**EXERCISE:** Using the records that appear below, write out exactly the lines from the one with "LKDIM063E | PP-H" through the one with "LKDIM020EOLF | PP-H", keeping both end lines.

Page-level text extractions
-------
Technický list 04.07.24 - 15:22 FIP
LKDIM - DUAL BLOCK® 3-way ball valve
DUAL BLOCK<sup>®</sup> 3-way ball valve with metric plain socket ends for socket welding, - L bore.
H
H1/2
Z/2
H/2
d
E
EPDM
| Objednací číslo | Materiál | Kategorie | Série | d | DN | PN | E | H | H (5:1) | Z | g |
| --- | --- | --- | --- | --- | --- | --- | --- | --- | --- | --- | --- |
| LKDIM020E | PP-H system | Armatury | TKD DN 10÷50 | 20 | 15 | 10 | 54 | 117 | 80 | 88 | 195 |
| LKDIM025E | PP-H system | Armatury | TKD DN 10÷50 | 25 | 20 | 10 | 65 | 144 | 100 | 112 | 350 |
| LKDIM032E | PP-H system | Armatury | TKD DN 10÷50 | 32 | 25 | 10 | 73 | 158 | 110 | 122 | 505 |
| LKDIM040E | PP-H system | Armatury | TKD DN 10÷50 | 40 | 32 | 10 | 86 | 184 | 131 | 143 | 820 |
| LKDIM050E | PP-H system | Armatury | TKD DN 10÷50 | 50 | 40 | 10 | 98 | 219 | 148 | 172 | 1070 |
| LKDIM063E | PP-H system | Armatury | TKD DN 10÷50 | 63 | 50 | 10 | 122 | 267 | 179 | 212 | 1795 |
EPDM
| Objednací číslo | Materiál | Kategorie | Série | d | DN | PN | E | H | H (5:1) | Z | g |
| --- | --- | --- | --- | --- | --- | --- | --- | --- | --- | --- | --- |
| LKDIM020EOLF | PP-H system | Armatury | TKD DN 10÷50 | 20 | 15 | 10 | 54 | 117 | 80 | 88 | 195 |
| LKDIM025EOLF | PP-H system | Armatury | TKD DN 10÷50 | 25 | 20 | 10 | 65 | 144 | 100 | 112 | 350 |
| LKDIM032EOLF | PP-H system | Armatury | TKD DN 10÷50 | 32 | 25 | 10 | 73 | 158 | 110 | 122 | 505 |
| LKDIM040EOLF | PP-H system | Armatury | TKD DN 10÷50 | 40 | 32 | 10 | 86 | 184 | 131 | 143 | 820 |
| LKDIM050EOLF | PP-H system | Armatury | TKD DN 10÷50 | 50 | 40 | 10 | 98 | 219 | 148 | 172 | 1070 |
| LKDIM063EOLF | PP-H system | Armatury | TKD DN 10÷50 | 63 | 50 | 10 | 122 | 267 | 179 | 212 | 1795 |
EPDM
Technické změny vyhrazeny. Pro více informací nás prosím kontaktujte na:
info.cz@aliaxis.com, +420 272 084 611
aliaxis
-------
**RESULT FOR THIS TASK:**
| LKDIM063E | PP-H system | Armatury | TKD DN 10÷50 | 63 | 50 | 10 | 122 | 267 | 179 | 212 | 1795 |
EPDM
| Objednací číslo | Materiál | Kategorie | Série | d | DN | PN | E | H | H (5:1) | Z | g |
| --- | --- | --- | --- | --- | --- | --- | --- | --- | --- | --- | --- |
| LKDIM020EOLF | PP-H system | Armatury | TKD DN 10÷50 | 20 | 15 | 10 | 54 | 117 | 80 | 88 | 195 |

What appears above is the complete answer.